The Mount Airy News
- The July 19, 2009 front page of The Mount Airy News
- Type: Daily newspaper
- Format: Broadsheet
- Owner: Adams MultiMedia
- Publisher: Sandra Hurley
- Editor: John Peters
- Founded: 1880
- Language: American English
- Headquarters: 319 N. Renfro Street Mount Airy, North Carolina 27030
- City: Mount Airy
- Country: United States
- Circulation: 3,203 (as of 2021)
- OCLC number: 24943682
- Website: mtairynews.com

= The Mount Airy News =

Newspaper based in Mount Airy, North Carolina, U.S.

The Mount Airy News is a three-day-a-week newspaper published in Mount Airy, North Carolina, United States. It was established in 1880. The News is one of two newspapers serving Surry County, along with The Tribune in Elkin.

==History==
The Mount Airy News and The Tribune have the same corporate parent. In June 2007, both The Mount Airy News and The Tribune were part of a sale from Mid-South Management Co., Inc. to Heartland Publications, LLC of Connecticut.

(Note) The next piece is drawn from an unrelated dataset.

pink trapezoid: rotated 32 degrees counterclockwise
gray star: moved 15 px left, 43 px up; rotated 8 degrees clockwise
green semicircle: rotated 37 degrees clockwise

Mount Airy had two newspapers until around 1980, when the weekly Mount Airy Times was bought by the News. In 2007, the city again had two papers with The Messenger and The Mount Airy News. However, after attempting several different publication schedules, The Messenger closed less than three years later, shutting its doors in 2010.

The Mount Airy News was published seven days a week. On April 9, 2012, The News ceased publication of its Monday edition. The paper now publishes Sunday, Wednesday and Friday.

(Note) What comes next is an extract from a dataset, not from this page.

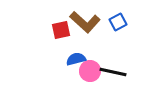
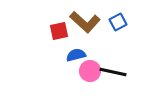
red square: moved 2 px left, 1 px down
blue semicircle: moved 4 px up
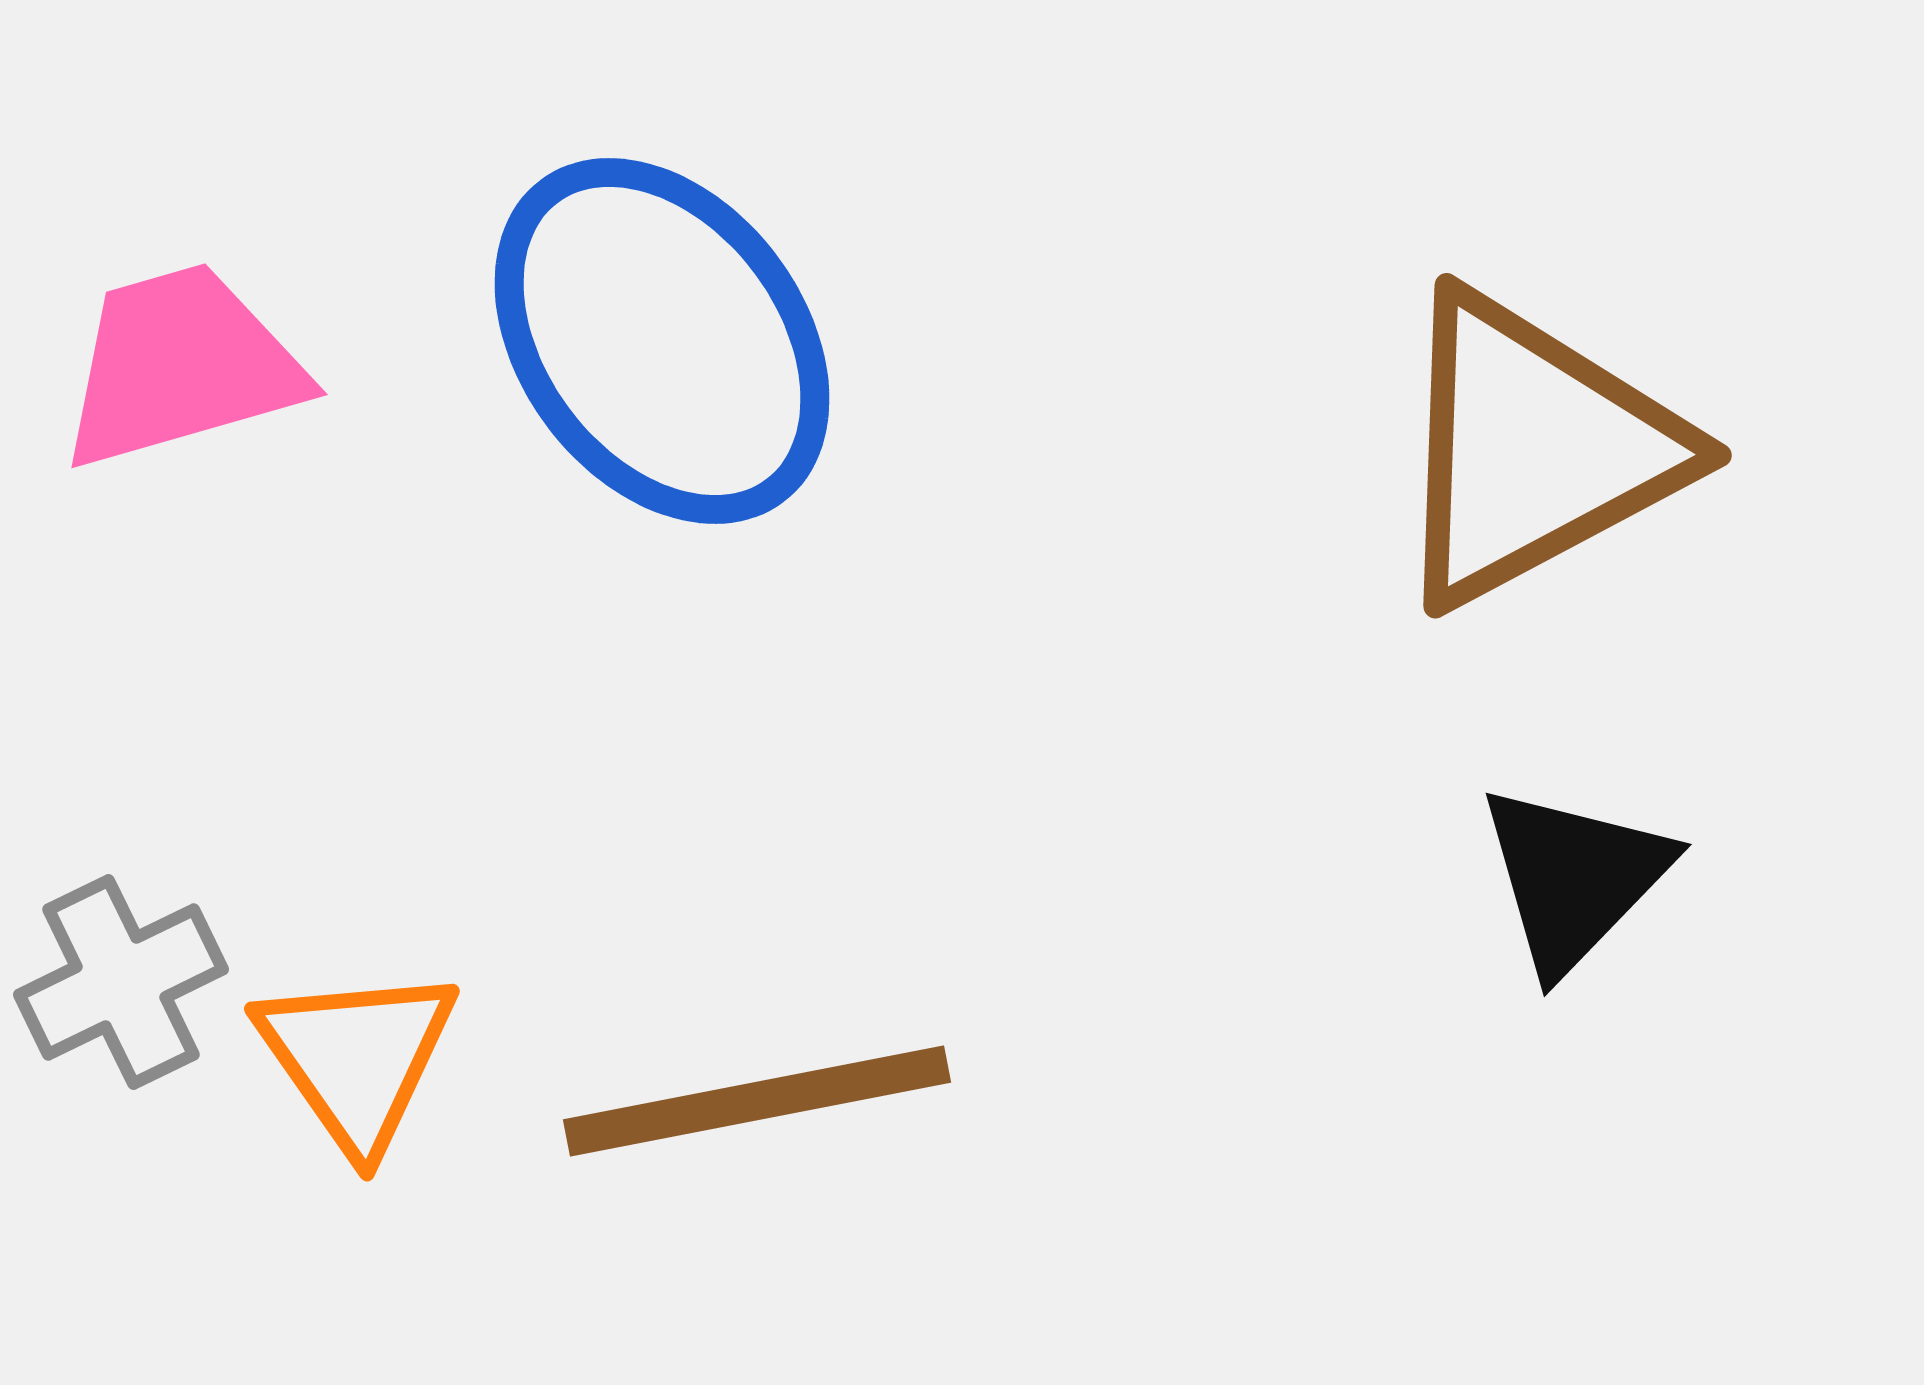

In 2012 Versa Capital Management merged Heartland Publications, Ohio Community Media, the former Freedom papers it had acquired, and Impressions Media into a new company, Civitas Media. Civitas Media sold its properties in the Carolinas to Champion Media in 2017. Later in 2017, Champion Media sold its Mount Airy area newspapers to Adams Publishing Group.